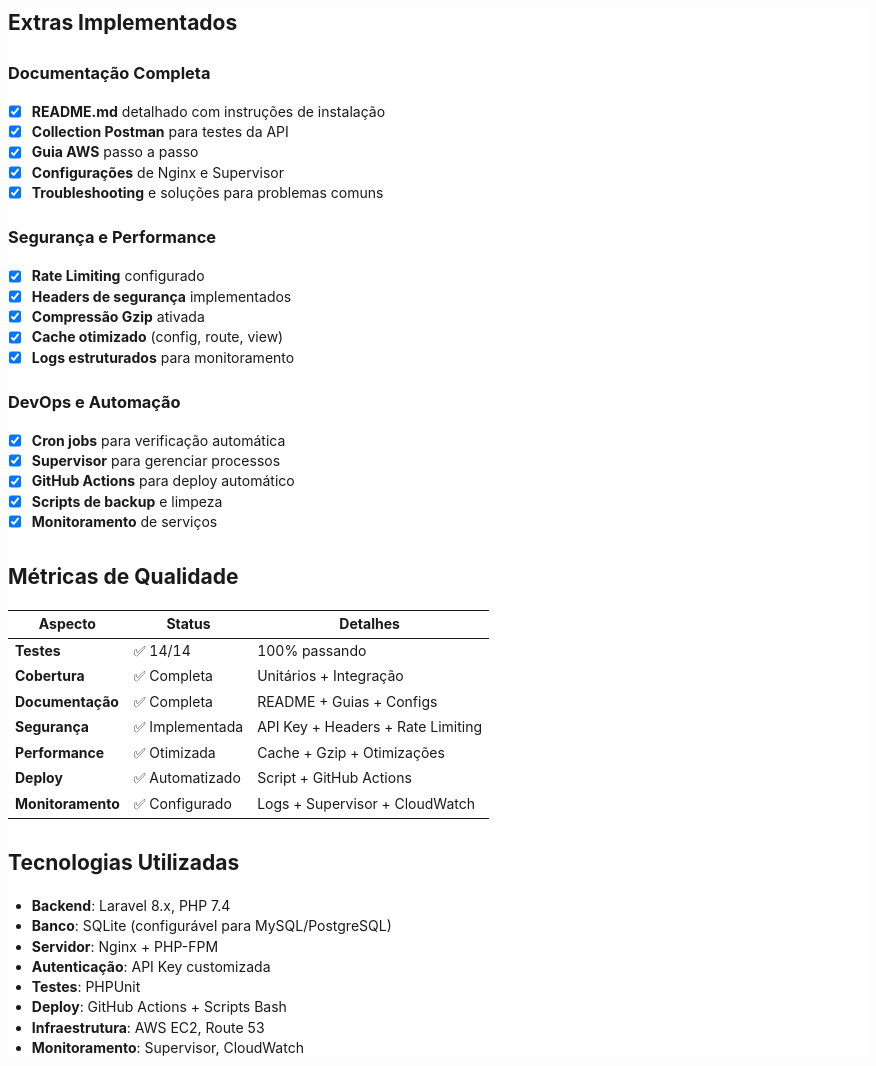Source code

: ## Extras Implementados

### Documentação Completa
- [x] **README.md** detalhado com instruções de instalação
- [x] **Collection Postman** para testes da API
- [x] **Guia AWS** passo a passo
- [x] **Configurações** de Nginx e Supervisor
- [x] **Troubleshooting** e soluções para problemas comuns

### Segurança e Performance
- [x] **Rate Limiting** configurado
- [x] **Headers de segurança** implementados
- [x] **Compressão Gzip** ativada
- [x] **Cache otimizado** (config, route, view)
- [x] **Logs estruturados** para monitoramento

### DevOps e Automação
- [x] **Cron jobs** para verificação automática
- [x] **Supervisor** para gerenciar processos
- [x] **GitHub Actions** para deploy automático
- [x] **Scripts de backup** e limpeza
- [x] **Monitoramento** de serviços

## Métricas de Qualidade

| Aspecto | Status | Detalhes |
|---------|--------|----------|
| **Testes** | ✅ 14/14 | 100% passando |
| **Cobertura** | ✅ Completa | Unitários + Integração |
| **Documentação** | ✅ Completa | README + Guias + Configs |
| **Segurança** | ✅ Implementada | API Key + Headers + Rate Limiting |
| **Performance** | ✅ Otimizada | Cache + Gzip + Otimizações |
| **Deploy** | ✅ Automatizado | Script + GitHub Actions |
| **Monitoramento** | ✅ Configurado | Logs + Supervisor + CloudWatch |

## Tecnologias Utilizadas

- **Backend**: Laravel 8.x, PHP 7.4
- **Banco**: SQLite (configurável para MySQL/PostgreSQL)
- **Servidor**: Nginx + PHP-FPM
- **Autenticação**: API Key customizada
- **Testes**: PHPUnit
- **Deploy**: GitHub Actions + Scripts Bash
- **Infraestrutura**: AWS EC2, Route 53
- **Monitoramento**: Supervisor, CloudWatch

------------------------------------------------------------------------

### YOUR INSTRUCTIONS
Exact copies of the line with "Supervisor + CloudWatch |" and of every later line in the entries make up the whole answer.

### RESULT BELOW
| **Monitoramento** | ✅ Configurado | Logs + Supervisor + CloudWatch |

## Tecnologias Utilizadas

- **Backend**: Laravel 8.x, PHP 7.4
- **Banco**: SQLite (configurável para MySQL/PostgreSQL)
- **Servidor**: Nginx + PHP-FPM
- **Autenticação**: API Key customizada
- **Testes**: PHPUnit
- **Deploy**: GitHub Actions + Scripts Bash
- **Infraestrutura**: AWS EC2, Route 53
- **Monitoramento**: Supervisor, CloudWatch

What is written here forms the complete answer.